* REQUIRED WORK *
Rewrite every record below with the word "chart" changed to "graph" and nothing else altered. Leave the pictures out of your answer.

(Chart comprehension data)

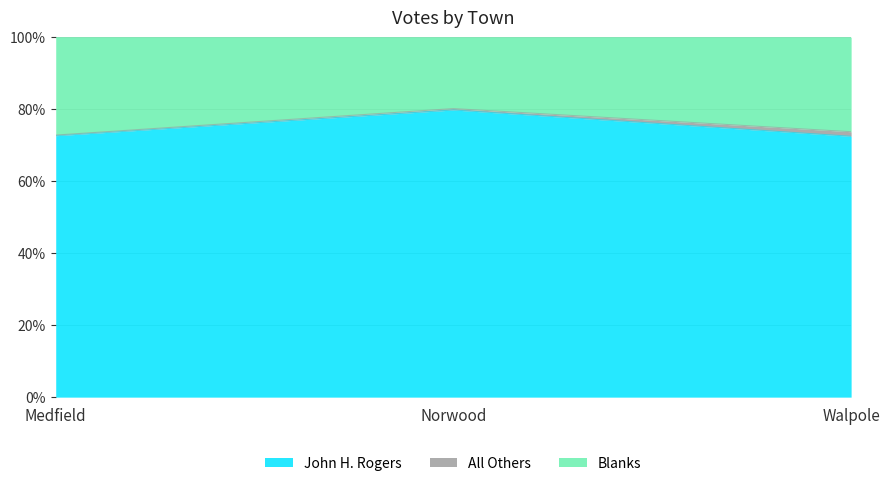

Does the chart have visible grid lines?

Yes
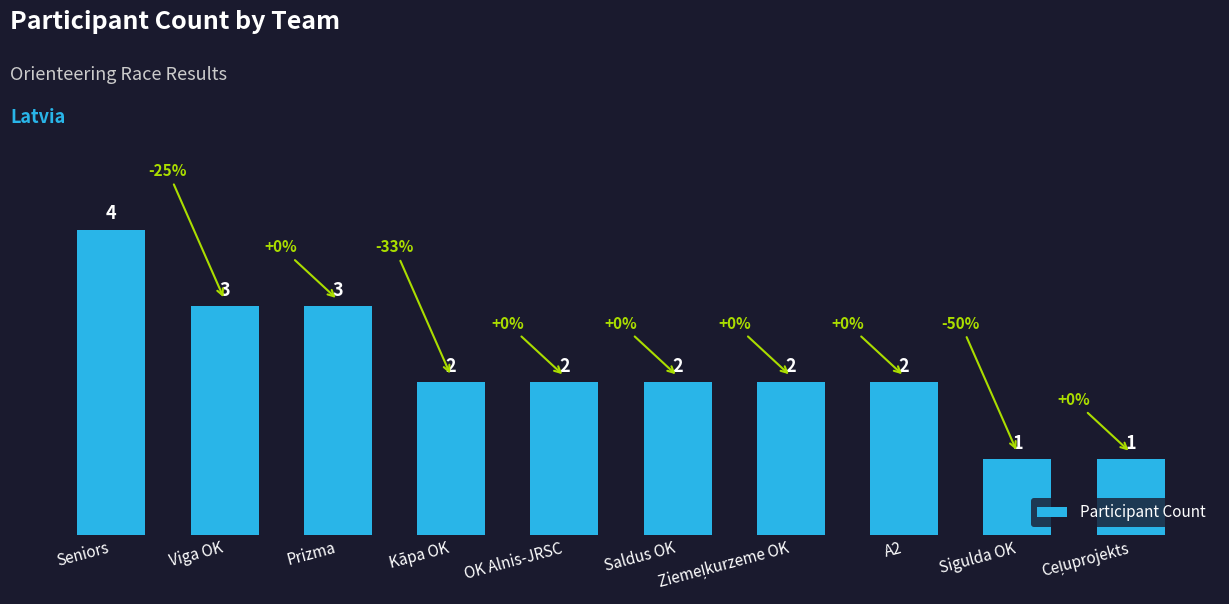

True or false: the data shows 3 at A2.

False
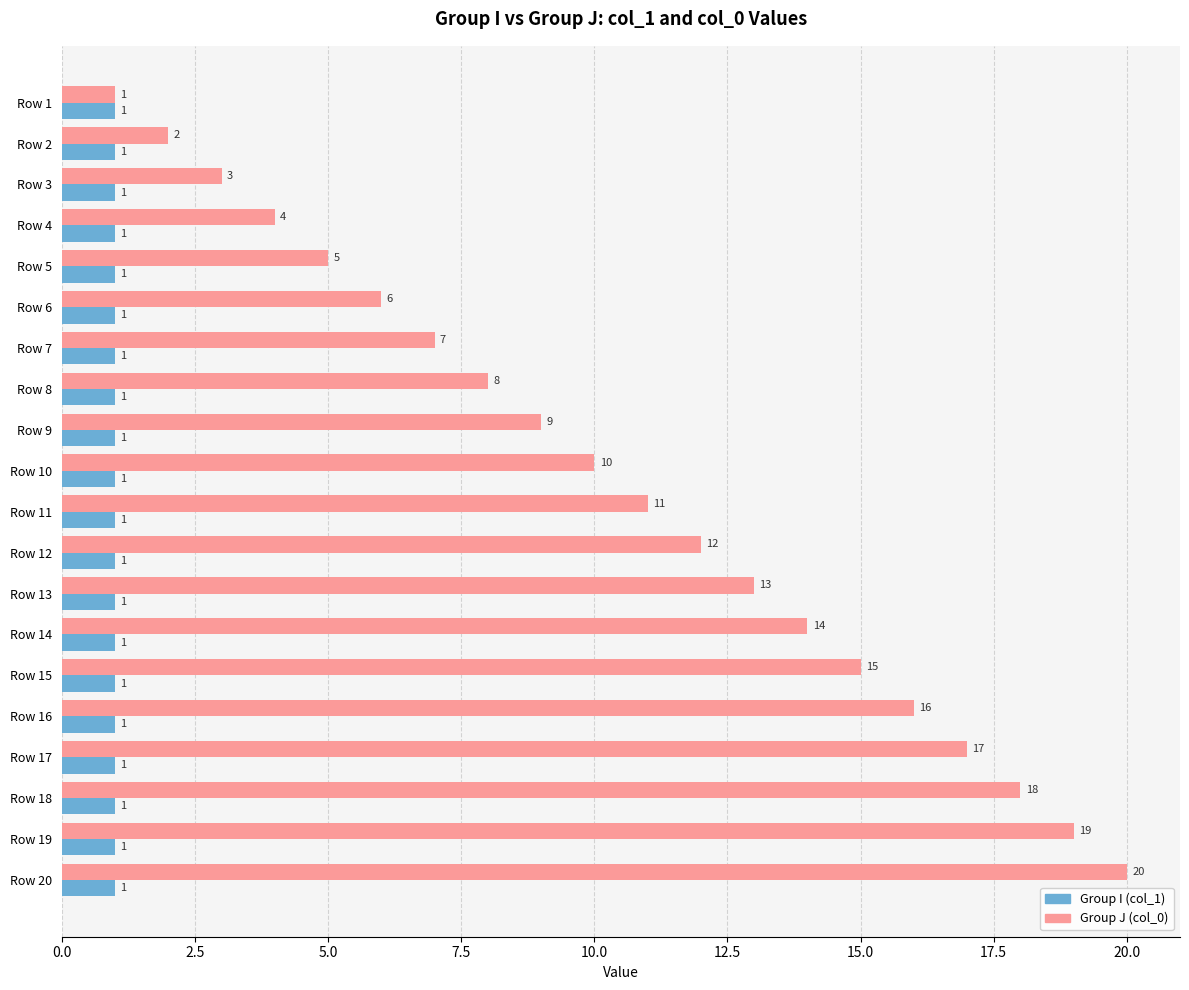

At which category is the sum across all series the highest?

Row 20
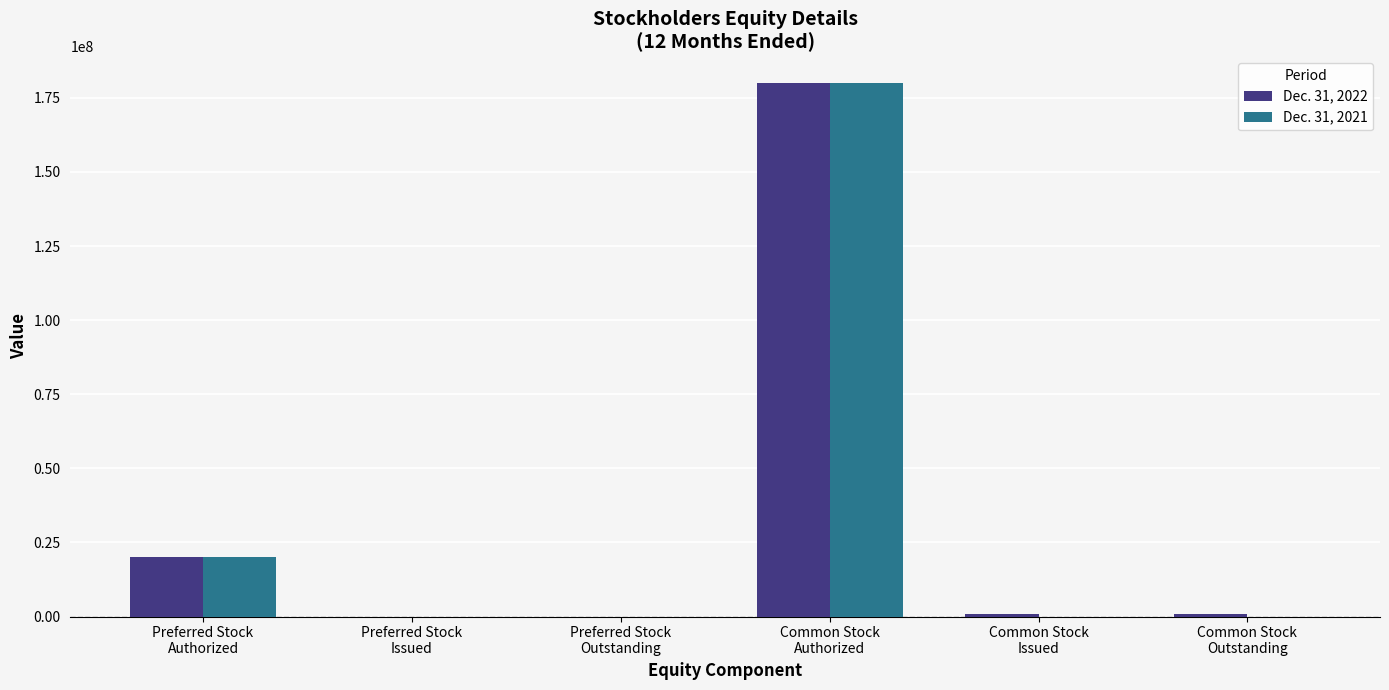

How many Dec. 31, 2021 values are between 0 and 20000000?

5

* RESPONSE *
Does the graph have visible grid lines?

Yes

True or false: the data shows 3 at A2.

False

At which category is the sum across all series the highest?

Row 20

How many Dec. 31, 2021 values are between 0 and 20000000?

5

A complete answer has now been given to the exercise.